*** Passage to read

Opinion articles provide independent perspectives on key community issues, separate from our newsroom reporting.

Op-Ed

Thanks to less state funding, we’re nickel and diming our KY public schools to death | Opinion

Teachers need supplies for chemistry classes, but schools in Kentucky can’t afford them. Getty Images | Royalty Free
Teachers need supplies for chemistry classes, but schools in Kentucky can’t afford them. Getty Images | Royalty Free Getty Images/iStockphoto

This year I served as a parent representative on my kid’s school’s budget committee, which meets once per year to evaluate departmental requests for funding for the next school year. The committee met this week, and this peek behind the curtain into the abysmal financial state of our kids’ schools both depressed me and confirmed for me the deep commitment and love the teachers have for our kids. It also reminded me that we each need to do more to support our schools financially, both through direct contributions, and by urging our legislators to direct more of our tax dollars to public schools.

******

> _Brief 1_:
In the op-ed about Kentucky school funding, how often does the school budget committee meet?
> _Brief 2_:
Return the part of the op-ed about Kentucky school funding that opens with the words containing "This year I" and closes with "to public schools.".
> _Brief 3_:
Decide whether each statement agrees with the op-ed about Kentucky school funding: (a) the writer sat on the budget committee as a teacher representative; (b) the committee met this week; (c) the writer calls for urging legislators to direct more tax dollars to public schools. Answer yes or no for each, quoting the deciding words of the op-ed.
Rely only on the op-ed about Kentucky school funding.

*** Stored data

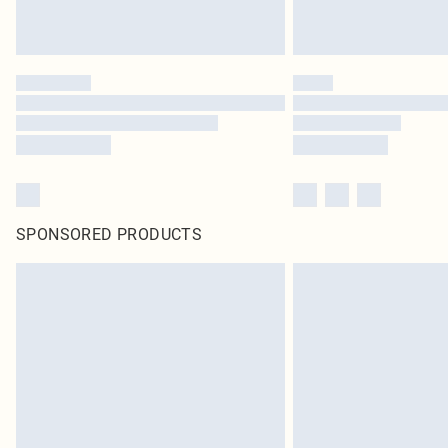
SPONSORED PRODUCTS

******

> _Written solution 1_:
Once per year.

> _Written solution 2_:
This year I served as a parent representative on my kid’s school’s budget committee, which meets once per year to evaluate departmental requests for funding for the next school year. The committee met this week, and this peek behind the curtain into the abysmal financial state of our kids’ schools both depressed me and confirmed for me the deep commitment and love the teachers have for our kids. It also reminded me that we each need to do more to support our schools financially, both through direct contributions, and by urging our legislators to direct more of our tax dollars to public schools.

> _Written solution 3_:
(a) No: "This year I served as a parent representative on my kid’s school’s budget committee"
(b) Yes: "The committee met this week"
(c) Yes: "by urging our legislators to direct more of our tax dollars to public schools"